Contributors to the Dylan website Expecting Rain have long been noting Dylan’s use of lines from other writers, including classical poets. Eyolf Østrem wrote about his paraphrase of Allen Mandelbaum’s translation of the Aeneid in ‘Lonesome Day Blues’ 15 years ago. Dylan contains multitudes, that is sure. But too much in Thomas’s book is speculative. The wild geese in ‘When I Paint my Masterpiece’ ‘likely refer to’ a story ‘bound to have been on the quiz shows of the Latin Club’ to which Dylan belonged for two years at Hibbing High ‘in which the sacred geese of the goddess Juno’ warned the Romans of attacking Gauls. Ahem: ‘geese’ also rhymes with ‘masterpiece’. It’s a song. And when Thomas insists on finding ‘intertextuality’ in the repetition of a single word — Rimbaud’s use of ‘ones’ in his poem ‘Poor People in Church’ and Dylan’s ‘ones’ in ‘Chimes of Freedom’; or Dylan and the Beatles using (very different) words of one syllable in ‘Fourth Time Around’ and ‘Norwegian Wood’ — he’s on shaky ground.

What Thomas neglects is how coolly Dylan stands on the shoulders of generations of giants: Shakespeare’s versions of classical plays; W.B. Yeats’s revisions of William Blake’s intense symbolism and allegories; Homer’s epics filtered through Byron and Joyce. That Dylan is a creative magpie has been old news since 1961. The world of folk singing is one of sharing, trading, teaching and learning songs that belong to no one and everyone. But he also, which is more compelling, obeys Ezra Pound’s Modernist dictum: make it new. What Dylan takes from writers (and artists and photographers) past is far less interesting than what he makes from it all, in the forge of his own imagination and skill.
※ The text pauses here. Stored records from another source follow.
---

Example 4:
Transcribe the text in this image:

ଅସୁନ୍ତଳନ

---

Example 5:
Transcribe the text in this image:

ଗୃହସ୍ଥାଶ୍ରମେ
Clinton Heylin, one of the most acclaimed and authoritative biographers of Dylan, turns in his new book, Trouble in Mind (Route Press, £16.99) to the ‘Gospel Tour’ of 1979–1980, exploring the events of the tour, its background and its aftermath. The extensive interviews with members of Dylan’s band, particularly his guitarist Fred Tackett, are grand accompaniments to surviving film footage of the tour.

Heylin’s greatest strength here is the breadth of his knowledge about Dylan’s other tours. He amasses a chronology for the ‘Gospel years’ composed of contemporary interviews and reviews and thousands of quotations, framed in his own writing. Heylin is a strong and often idiosyncratic writer, emphatically anglicising things like Dylan’s grabbing a smoke (a ‘fag’, in inverted commas), though he is not kind to the women on this tour. Clydie King is Dylan’s ‘paramour’, and collectively the backing choir are ‘girlsingers’. King was making records as one of Ray Charles’s Raelettes while Dylan was sitting at his desk in high school and Mona Lisa Young has recorded with everyone from Barbra Streisand to Bruce Springsteen. They’re no one’s ‘girlsingers’.
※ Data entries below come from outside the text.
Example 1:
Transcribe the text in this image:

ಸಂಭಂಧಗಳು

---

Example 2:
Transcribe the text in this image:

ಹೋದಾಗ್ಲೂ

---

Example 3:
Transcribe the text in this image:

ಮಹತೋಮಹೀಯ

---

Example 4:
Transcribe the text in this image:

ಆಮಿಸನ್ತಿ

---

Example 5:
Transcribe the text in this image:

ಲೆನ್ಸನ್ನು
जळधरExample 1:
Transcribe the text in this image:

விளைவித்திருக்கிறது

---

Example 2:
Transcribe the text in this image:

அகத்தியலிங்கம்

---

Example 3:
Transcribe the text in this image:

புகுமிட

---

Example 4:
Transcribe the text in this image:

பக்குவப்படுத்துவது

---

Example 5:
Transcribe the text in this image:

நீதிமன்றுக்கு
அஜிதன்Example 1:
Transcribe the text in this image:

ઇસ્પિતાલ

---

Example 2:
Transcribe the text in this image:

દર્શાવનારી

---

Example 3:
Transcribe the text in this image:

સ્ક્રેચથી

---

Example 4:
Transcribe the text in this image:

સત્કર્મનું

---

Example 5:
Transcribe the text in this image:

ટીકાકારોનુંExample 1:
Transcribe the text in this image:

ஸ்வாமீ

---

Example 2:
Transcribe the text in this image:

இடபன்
Anecdotes abound, and are wry, sly and telling: Dylan, looking at a signed photo of Springsteen (who Heylin describes as a ‘nemesis’ at the time) leaning against the hood of a car, and asking ‘That guy still driving that stolen car?’ Fred Tackett, recalling Dylan’s wearing all Willie Smith’s silk Hawaiian shirts and putting them back in Smith’s wardrobe unlaundered. Concluding a detailed discussion of Jann Wenner’s 1979 review of Slow Train Coming, Heylin says: ‘For once, a Stone review mattered.’ For flourish, facts and transcriptions of Dylan’s religious speeches from his stages, and a fine complement to the just released recordings of Dylan’s official ‘bootleg series’, Heylin’s your man.

But Dylan remains at a remove from all these post-Nobel ink-spills, on the road somewhere. Emily Wilson’s new translation of the Odyssey speaks of ‘a complicated man’ with an ‘old story for our modern times’. She might be singing of this original modern vagabond — wanderer, laureate and so much more.